The scientific project, whether searching for an explanation for superluminal neutrino’s (either observational error or some new facet of physics) or an explanation for the origin of the universe, the diversity of species, and the origin of life operates under the assumption that there is some natural string of cause and event that gives rise to the reality we observe around us. Science can take no other approach.

This doesn’t mean, however, that scientific knowledge is the only kind of true knowledge. Dr. Williamson tries to make this point in his essays in the New York Times. He points to mathematical knowledge, historical knowledge, and literary criticism as places where there is a kind of knowledge that is not scientific knowledge and calls into question “pure” naturalism as the sole source of knowledge. Dr. Lightman also points out that the Central Doctrine of science is itself an assumption, it cannot be proven.

However we look at it naturalism, the assumption of natural explanation, and the consequences raised by this view is a prevailing and growing view in the 21st century. Naturalism formulates and forms the stories we tell about ourselves and our lives. In this sense it is the 21st century religion.

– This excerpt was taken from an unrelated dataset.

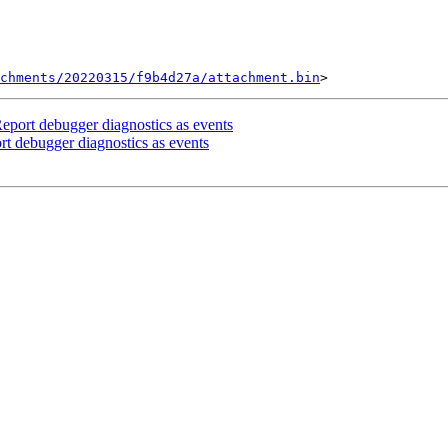
chments/20220315/f9b4d27a/attachment.bin
port debugger diagnostics as events
 debugger diagnostics as events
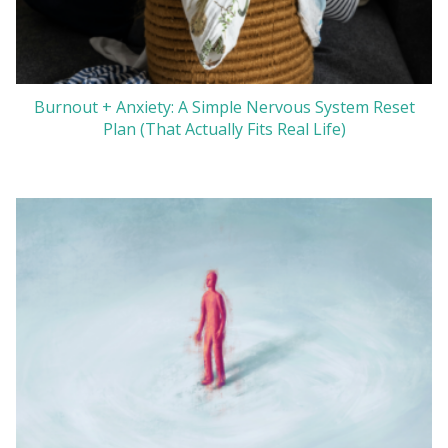
Burnout + Anxiety: A Simple Nervous System Reset
Plan (That Actually Fits Real Life)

Naturalism and the Gospel. Scot has a post up today on the Gospel, a discussion of a central premise in his book, The King Jesus Gospel. The gospel is the story of God’s work in the world. Jesus is the culmination of the Old Testament story of Israel and the work of God. We need this book and we need the kind of radical recovery of the story gospel because nothing else will fly in today’s world. People who are embedded in the naturalism and humanism of western civilization are not going to be sold on a need for salvation and escape from hell. The story is what we have to sell – and it is the only thing we have to sell. God’s work in the world is the gospel and is what frames our hope for the future.

What do you think?

How do you understand naturalism? Is it an underlying feature of your view of the world?

How does this impact our understanding and presentation of the gospel?